- Born: November 14, 1941 (age 84) New York City
- Known for: BFGS algorithm
- Awards: John von Neumann Theory Prize

Academic background
- Education: Cornell University (BChE,1963) Princeton University (MA,1965) Columbia University (PhD,1966)
- Thesis: A Conjugate Gradient Method for Nonlinear Programming (1966)
- Doctoral advisor: Leon Lapidus

Academic work
- Discipline: mathematics
- Sub-discipline: optimization

= Donald Goldfarb =

American mathematician (born 1941)

Donald Goldfarb (born August 14, 1941 in New York City) is an American mathematician, best known for his works in mathematical optimization and numerical analysis. He is one of the developers of the BFGS algorithm. He is a recipient of the Von Neumann Theory Prize and Khachiyan Prize.

==Biography==

Goldfarb studied Chemical Engineering at Cornell University, earning a BSChE in 1963. He obtained an M.S. from Princeton University in 1965, and a doctorate in 1966.

After getting his Ph.D., Goldfarb spent two years as a post-doc at the Courant Institute in New York City.

In 1968, he co-founded the CS Department at the City College of New York, serving 14 years on its faculty. During the 1979-80 academic year, he was a visiting professor in the CS and ORIE Departments at Cornell University. In 1982, Goldfarb joined the IEOR Department at Columbia, serving as Chair from 1984-2002. He also served as Interim Dean of Columbia's School of Engineering and Applied Science during the 1994-95 and 2012-13 academic years and its Executive Vice Dean during the Spring 2012 semester. He retired from his faculty position at Columbia in 2024.

Goldfarb is one of the developers of the Broyden–Fletcher–Goldfarb–Shanno algorithm (BFGS). In 1992, he and J. J. Forrest developed the steepest edge simplex method.

==Awards==
Goldfarb is National Academy of Engineering (NAE) member and SIAM Fellow.
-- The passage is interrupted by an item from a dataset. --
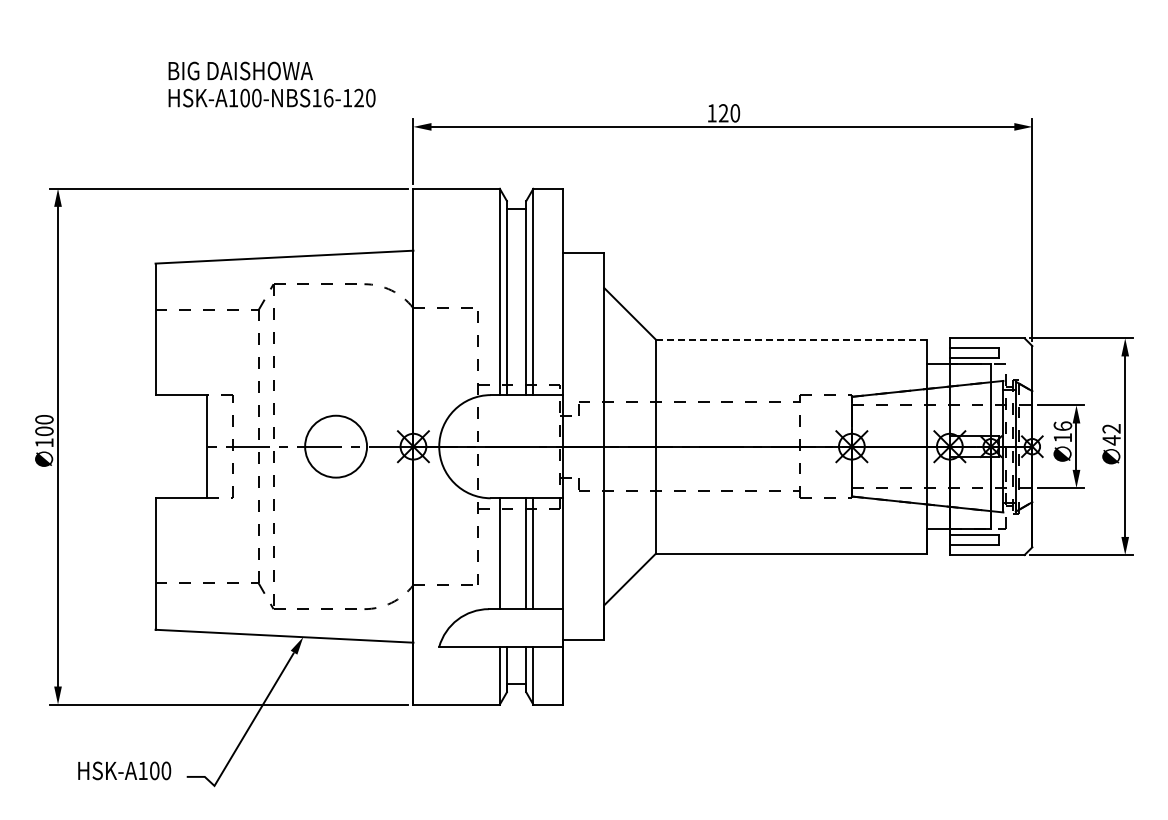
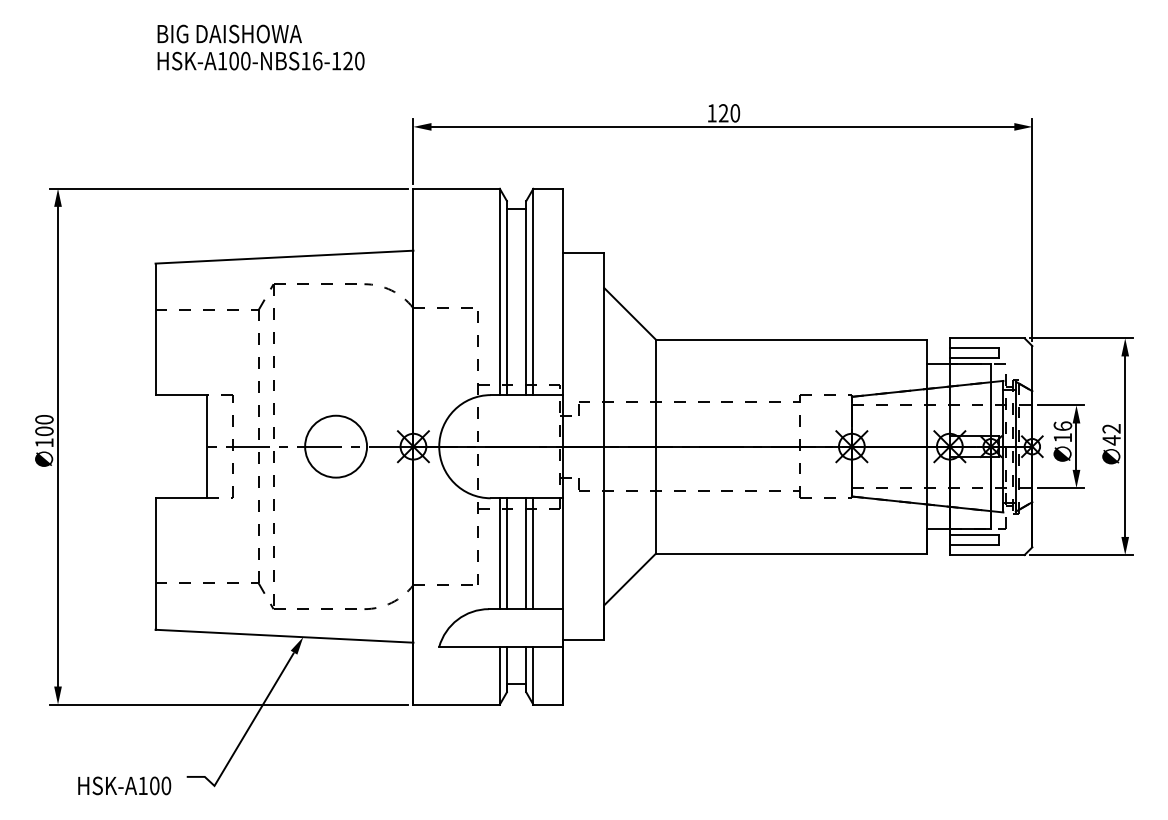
text at (271, 84) position: (271, 84) -> (260, 47)
line at (791, 339): dashed -> solid
line at (506, 553): none -> present
text at (124, 770) position: (124, 770) -> (124, 785)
He was awarded the INFORMS John Von Neumann Theory Prize in 2017, the Khachiyan Prize in 2013, the INFORMS Prize for Research Excellence in the Interface between OR and CS in 1995, and was listed in The Worlds Most Influential Scientific Minds, 2014, as being among the 99 most cited mathematicians between 2002 and 2012. Goldfarb has served as an editor-in-chief of Mathematical Programming, an editor of the SIAM Journal on Numerical Analysis and the SIAM Journal on Optimization, and as an associate editor of Mathematics of Computation, Operations Research and Mathematical Programming Computation.